Me dejé caer en mi asiento y miré a través de la ventana. Un aeromóvil ascendió hacia el atardecer, mientras unas oscuras nubes de tormenta se acercaban desde el oeste con aspecto bastante amenazador. La aerópolís Einstein brillaba intensamente. Más allá, en la lejanía, Lady Libertad alzaba su antorcha de fuego eterno hacia el crepúsculo que presagiaba la noche. Por un momento creí ver la ciudad sitiada por el ejército, la gente muerta en las calles, la vida sucumbiendo ante el diminuto virus, que cada vez se hacía más y más fuerte. La Estatua de la Libertad se derrumbaba sobre el mar, ocaso de una civilización víctima de un virus. Fue entonces, cuando una llamada del videófono me despertó. Me había quedado dormido. Llevaba cuarenta y ocho horas de guardia y mi organismo no lo había resistido. Suspiré al comprobar que mi apocalíptica visión todavía no había tenido lugar. Todavía.

Era Sylvia. ¡Sylvia desde la Luna! Lo sabía porque pocas veces recibía una comunicación vía satélite, como indicaba mi pantalla. Pulsé el botón de recepción, y el rostro de Sylvia apareció en el monitor claro y nítido. Ahogué un gemido. Estaba pálida, tenía ojeras, parecía que, como yo, no había dormido en varios días. Sus ojos estaban ocultos tras una tela triste que borraba su brillo de vida y alegría. Tenía el pelo recogido en una cola, y pude apreciar una mascarilla colgando de su cuello.

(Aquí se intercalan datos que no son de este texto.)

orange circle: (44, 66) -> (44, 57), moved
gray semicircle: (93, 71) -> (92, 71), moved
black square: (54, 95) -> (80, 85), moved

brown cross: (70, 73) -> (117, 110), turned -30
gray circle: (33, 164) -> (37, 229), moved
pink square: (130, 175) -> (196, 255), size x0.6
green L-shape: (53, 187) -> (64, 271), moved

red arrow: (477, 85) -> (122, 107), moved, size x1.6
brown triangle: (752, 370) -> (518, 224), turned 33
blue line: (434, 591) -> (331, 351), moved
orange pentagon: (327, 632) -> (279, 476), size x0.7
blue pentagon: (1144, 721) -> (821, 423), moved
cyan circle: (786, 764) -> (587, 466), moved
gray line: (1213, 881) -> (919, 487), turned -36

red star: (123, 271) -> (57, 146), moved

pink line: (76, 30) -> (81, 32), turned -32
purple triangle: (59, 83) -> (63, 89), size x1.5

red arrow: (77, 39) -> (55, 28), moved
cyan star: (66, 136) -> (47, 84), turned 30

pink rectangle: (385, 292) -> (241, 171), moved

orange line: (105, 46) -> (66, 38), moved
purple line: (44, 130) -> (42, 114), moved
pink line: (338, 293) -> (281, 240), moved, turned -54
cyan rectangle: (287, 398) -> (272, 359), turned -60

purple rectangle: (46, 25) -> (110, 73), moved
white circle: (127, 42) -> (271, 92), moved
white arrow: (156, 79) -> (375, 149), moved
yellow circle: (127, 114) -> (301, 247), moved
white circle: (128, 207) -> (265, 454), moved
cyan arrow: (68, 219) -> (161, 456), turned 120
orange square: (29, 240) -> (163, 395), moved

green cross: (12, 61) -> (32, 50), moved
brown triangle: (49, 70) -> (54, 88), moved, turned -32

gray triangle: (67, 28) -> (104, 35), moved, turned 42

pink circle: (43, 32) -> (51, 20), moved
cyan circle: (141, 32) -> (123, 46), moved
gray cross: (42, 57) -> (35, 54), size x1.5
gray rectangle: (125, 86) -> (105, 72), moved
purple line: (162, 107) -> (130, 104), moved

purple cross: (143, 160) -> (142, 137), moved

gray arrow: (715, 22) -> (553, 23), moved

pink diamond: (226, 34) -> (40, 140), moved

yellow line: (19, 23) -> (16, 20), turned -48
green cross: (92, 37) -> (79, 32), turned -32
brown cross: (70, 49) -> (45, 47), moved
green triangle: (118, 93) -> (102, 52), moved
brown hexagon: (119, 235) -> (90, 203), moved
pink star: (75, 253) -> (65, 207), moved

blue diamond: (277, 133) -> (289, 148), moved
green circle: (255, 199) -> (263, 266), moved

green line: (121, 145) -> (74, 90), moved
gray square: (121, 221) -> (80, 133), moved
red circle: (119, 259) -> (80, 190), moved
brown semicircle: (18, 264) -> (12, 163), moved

Nos miramos en silencio a través del monitor. Era una sensación rara, artificial. Nuestros rostros se contemplaban a más de trescientos mil kilómetros de distancia.., parecía imposible. Tendí mi mano hacia el cristal donde la imagen estaba plasmada y me hice la ilusión de que las yemas de mis dedos rozaban su piel tersa y suave, y de que podía oler su perfume, dulce y sedoso.